There are no cutaways or inserts to distract us from the discomfort on display: just two people in a room, each with their own goals (Briony wants answers; Jamie floats between wanting to protect himself and impress an adult woman he clearly finds attractive). The lack of cutting leaves no barriers in front of the audience. There’s nothing to hide from.
It’s in “Adolescence”‘s final episode that you can see the flip side of the oner’s utility: To keep its characters trapped with their own emotions. Set over a year after the incident, Episode 4 probes the remaining Miller family’s attempts to move on from Jamie’s imprisonment: It’s Eddie’s birthday, one now plagued by the social stain Jamie’s crime has placed on them. He awakes to find vandalizers have spraypainted “nonce” (British slang for pedophile) on his work van, and he spends most of the hour trying, Lady Macbeth-like, to find something to scrub out that damned spot. All the while, he tries to keep a happy face for his wife (Christine Tremarco) and daughter (Amélie Pease), who want nothing more than to give Eddie a brief moment of peace, even as questions linger among all of them about what more they could have done to prevent Jamie from turning into what he became.
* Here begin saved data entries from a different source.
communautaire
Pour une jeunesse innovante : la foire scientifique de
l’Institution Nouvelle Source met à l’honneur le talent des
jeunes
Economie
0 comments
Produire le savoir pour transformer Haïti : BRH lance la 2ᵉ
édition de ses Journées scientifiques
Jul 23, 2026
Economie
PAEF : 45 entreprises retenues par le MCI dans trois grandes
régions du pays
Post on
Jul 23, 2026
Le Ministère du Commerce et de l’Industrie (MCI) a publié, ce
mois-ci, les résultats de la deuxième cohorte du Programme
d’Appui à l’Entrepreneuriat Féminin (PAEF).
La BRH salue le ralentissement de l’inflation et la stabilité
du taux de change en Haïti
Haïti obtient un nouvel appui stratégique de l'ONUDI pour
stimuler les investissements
Here, the focus is all on Graham, the camera holding on his perplexed, pained eyes, or following his hulking shoulders (the actor still has the muscle he packed on for “A Thousand Blows“) as he walks through a home improvement shop looking for paint. Even there, he sees no escape, as a young employee recognizes him and alludes to a movement rallying behind Jamie (“If you crowdfund [a good lawyer], lots of us would get behind it”). His tragedy is a trap no matter where he turns, and the thrill of Barantini’s one-take approach is that we feel that claustrophobia along with him.
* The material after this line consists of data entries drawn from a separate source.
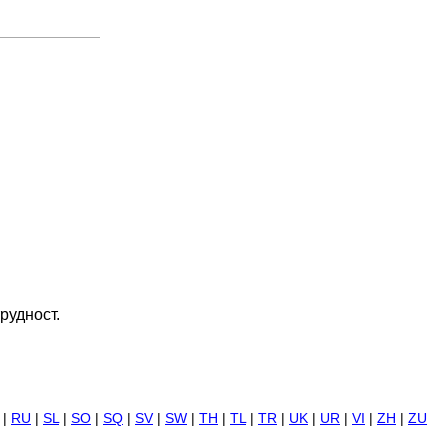
рудност.
|
RU
|
SL
|
SO
|
SQ
|
SV
|
SW
|
TH
|
TL
|
TR
|
UK
|
UR
|
VI
|
ZH
|
ZU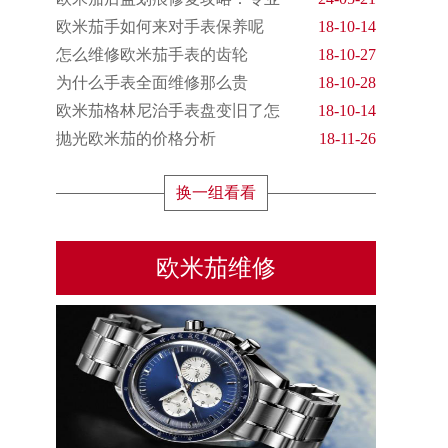
欧米茄手如何来对手表保养呢
18-10-14
怎么维修欧米茄手表的齿轮
18-10-27
为什么手表全面维修那么贵
18-10-28
欧米茄格林尼治手表盘变旧了怎
18-10-14
抛光欧米茄的价格分析
18-11-26
换一组看看
欧米茄维修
Tragedy never lets us go. It never offers us a respite, no matter how much (or how little) we brought it on ourselves. “Adolescence” allows us to see that grand tragedy play out over four agonizing slices of real time, opening up new dimensions to grief and anger and consternation that traditional filmmaking would far too easily protect us from. Here, we have no choice but to experience it right alongside our characters, as they float from calm to furious, frustration to despair, all over the course of sixty minutes.
More than a gimmick, there’s something elemental about “Adolescence”‘s one-take intimacy that feels more authentic than the curated emotional beats film can assemble of a character’s lived experience. Barantini pulls our eyelids open and forces us to see what happens when the Internet radicalizes our kids, and how parents cope when even the most well-intentioned guidance isn’t enough. How those of us left behind have to find ways to dust ourselves off, throw on that new polo shirt our spouse bought us last year, and just keep going. After all, time marches on, inexorably, one unbroken second after another.